- 788 Okunma
- 0 Yorum
- 0 Beğeni
ŞEHRE GEBE SÖZLER
Tüm şehirler gözlerimize gebe kaldı. Aleme açılan tüm noktalarımızla inandık,inkar ettik,sevdik ve kıskandık. Kaldırımlar,caddeler,yollar ve minareler ruhlarımızı inceden inceye ve sessizce dokudular. Yüreğimize bazen acı bazen mutluluk ve bazen de adı sanı belirsiz duygular saldılar, içimizde kalan anlık bakışlarla gönlün tüm dağdağasını ve heyecanını çıkardılar,geri verdiler.
İnsan nasıl ki kalbini inkar edemezse aynı şekilde yaşadıklarını ve gözleriyle gördüklerini de inkar edemez hatta gözünden yansıyıp ruhuna ulaşanlarıda red edemez. Çünkü yaşadığımız her şeyin toplamı an da gerçekleşir An belki de bizdeki yaşamların bir toplamıdır...bakarak biriktiririz...bakarak eksiltiriz...bakarak şeklimizi aynada görmeye çalışırız...gerçeği omuzlarımızda taşırken asırların tüm sonuçlarını yeniden yaşarız...asırların sağlamasını yaparız yüreğimizde...sevincimizi siper kılarız bütün umutsuz sözcüklere...tattıkça insanlığın seslerini geri çekilmeyiz bedenimizin kuytu köşelerine...ağrıyan yerlerimizi ıslah ederiz bıkmadan ve yüreklice.
İnsanlığımızın maneviyatında sükunetimizin ismini ısrarla çığırırken ALLAHLA varlıklar arasından çekilip benliğimizi sonsuza değin sildik Ve fakat yinede bir damla düşününce hayat karşısında ve tüm varlık içinde yalpalayıp kördüğüm olduk.
Ruhsatlı bir zamanda yaşıyoruz...ruhsatlı hayallerimiz var...Ağlar içinde billurlaşan yaşamlara yazgımızın gözeneklerinden bakmak istiyoruz ve fakat engeller büyütüyoruz uçurum kenarlarında,naralar atıyoruz sonsuz ve maverai olana...Hayatımız gözlemcidir tüm olanlara, varlığımız şahittir varlığımıza ve tüm varolanlara...
------------------------------
- Yönergeler:
**a)** Şehir ve bakış üzerine olan belge metnine göre şu ifadelerin her biri için evet ya da hayır deyin ve kararınızı belirleyen sözleri metinden aynen alıntılayın: (i) Kaldırımlar, caddeler, yollar ve minareler ruhlarımızı dokumuştur. (ii) İnsan gözleriyle gördüklerini inkar edebilir. (iii) Ruhsatlı bir zamanda yaşamaktayız.
**b)** Şehir ve bakış üzerine olan belge metnini son cümlesinden sonra aynı üslupla sürdürerek genişletin.

Bir koleksiyondan alınan kayıtlar
------------------------------
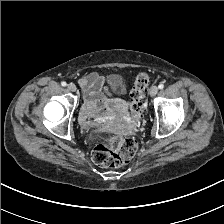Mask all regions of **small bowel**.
<instances>
[{
  "label": "small bowel",
  "instance_id": "small-bowel-1",
  "mask_svg": "<svg viewBox=\"0 0 224 224\" xmlns=\"http://www.w3.org/2000/svg\"><path fill=\"white\" fill-rule=\"evenodd\" d=\"M79 82L84 92L85 101L81 111V121L83 125L87 126L90 125L88 118L94 116L97 107L106 110L110 90L104 77L95 72L83 76Z\"/></svg>",
  "mask_w": 224,
  "mask_h": 224
}]
</instances>
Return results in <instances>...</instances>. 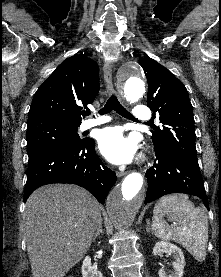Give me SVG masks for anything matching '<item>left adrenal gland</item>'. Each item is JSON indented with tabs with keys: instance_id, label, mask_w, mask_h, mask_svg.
I'll return each mask as SVG.
<instances>
[{
	"instance_id": "obj_1",
	"label": "left adrenal gland",
	"mask_w": 221,
	"mask_h": 277,
	"mask_svg": "<svg viewBox=\"0 0 221 277\" xmlns=\"http://www.w3.org/2000/svg\"><path fill=\"white\" fill-rule=\"evenodd\" d=\"M146 232H147V233L152 232V229L150 228V220H147Z\"/></svg>"
}]
</instances>
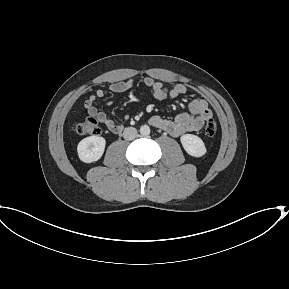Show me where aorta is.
I'll return each mask as SVG.
<instances>
[{"mask_svg":"<svg viewBox=\"0 0 289 289\" xmlns=\"http://www.w3.org/2000/svg\"><path fill=\"white\" fill-rule=\"evenodd\" d=\"M140 134L142 136H147L150 134V128L148 125H143L140 127Z\"/></svg>","mask_w":289,"mask_h":289,"instance_id":"1","label":"aorta"}]
</instances>
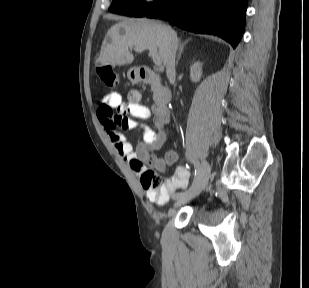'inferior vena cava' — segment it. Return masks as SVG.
Instances as JSON below:
<instances>
[{"label":"inferior vena cava","instance_id":"602c4592","mask_svg":"<svg viewBox=\"0 0 309 288\" xmlns=\"http://www.w3.org/2000/svg\"><path fill=\"white\" fill-rule=\"evenodd\" d=\"M178 40L173 31H170V45L166 58V73L170 83L175 82V55L177 50Z\"/></svg>","mask_w":309,"mask_h":288}]
</instances>
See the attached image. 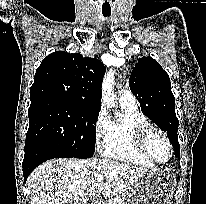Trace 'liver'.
<instances>
[{"label":"liver","mask_w":206,"mask_h":204,"mask_svg":"<svg viewBox=\"0 0 206 204\" xmlns=\"http://www.w3.org/2000/svg\"><path fill=\"white\" fill-rule=\"evenodd\" d=\"M149 170L109 159H53L38 166L27 183L31 204L86 203L96 193L118 195ZM102 175L104 180L96 181Z\"/></svg>","instance_id":"6515ba94"}]
</instances>
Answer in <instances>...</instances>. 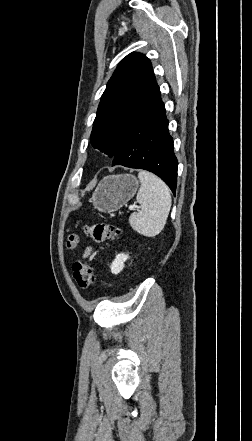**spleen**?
Instances as JSON below:
<instances>
[{
    "label": "spleen",
    "mask_w": 252,
    "mask_h": 441,
    "mask_svg": "<svg viewBox=\"0 0 252 441\" xmlns=\"http://www.w3.org/2000/svg\"><path fill=\"white\" fill-rule=\"evenodd\" d=\"M138 178L141 186L136 201L141 209L130 215L129 223L139 234L154 237L166 224L171 208L170 190L160 178L150 172L140 170Z\"/></svg>",
    "instance_id": "spleen-1"
}]
</instances>
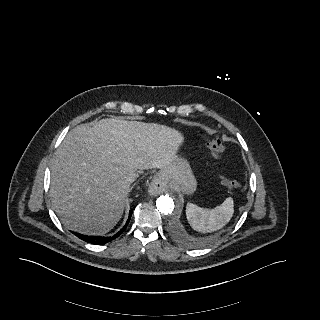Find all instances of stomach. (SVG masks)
Instances as JSON below:
<instances>
[{"mask_svg":"<svg viewBox=\"0 0 320 320\" xmlns=\"http://www.w3.org/2000/svg\"><path fill=\"white\" fill-rule=\"evenodd\" d=\"M165 185L176 188L185 194H192L197 181L187 160L176 156L170 165L158 173Z\"/></svg>","mask_w":320,"mask_h":320,"instance_id":"0dacf381","label":"stomach"}]
</instances>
------------------------------
- Görev Yanıtları:
**a)**
(i) Evet: "Kaldırımlar,caddeler,yollar ve minareler ruhlarımızı inceden inceye ve sessizce dokudular."
(ii) Hayır: "aynı şekilde yaşadıklarını ve gözleriyle gördüklerini de inkar edemez"
(iii) Evet: "Ruhsatlı bir zamanda yaşıyoruz"

**b)**
Bir son yazılmıştır hayatın her yanına,köşe bucak aranan özlemler var bir yerlerde...her şeyde bir perişanlık...şehir hem öksüz hem yetim...Darmadağın olmuş yüzlere ruh çizmek için apansız kalkışların ardından uçan çocuklar misali gökyüzünü,yeryüzünü ve ikisi arasındakilere tek bir isim yazdık...sürgüne bağlanmış ayaklarımız sessizliğin derinlerinde yanık ve kanlı,umuda yürümek ve umuttan bahsetmek korkutucu ve gerçekdışı,yaşamanın ağırlığı sözleri yavan ve anlamsız hale getirdi,konuştuklarımızın ve yazdıklarımızın inandırıcılığı yok oldu,uçtu.
Bir dişi kuşun şehrin tenha yerlerinde her kelime ve söze konmak istediği gibi insanda konmak ister kelimelerin ve sözcüklerin nefsine .. paklık,arınmışlık ve samimiyeti.almak için geri çekilir ve alelacele yok olur kendi içinde.Bir yaprak düşer sancıyla ve üzgün ama kendisidir,kendisiyledir,yeryüzünde salınır tüm bırakılmışlığıyla ,görmez ki gözleri olsun.çünkü onun varlığının aralığı yoktur,tam olmayı ifade eder tüm noktalarıyla.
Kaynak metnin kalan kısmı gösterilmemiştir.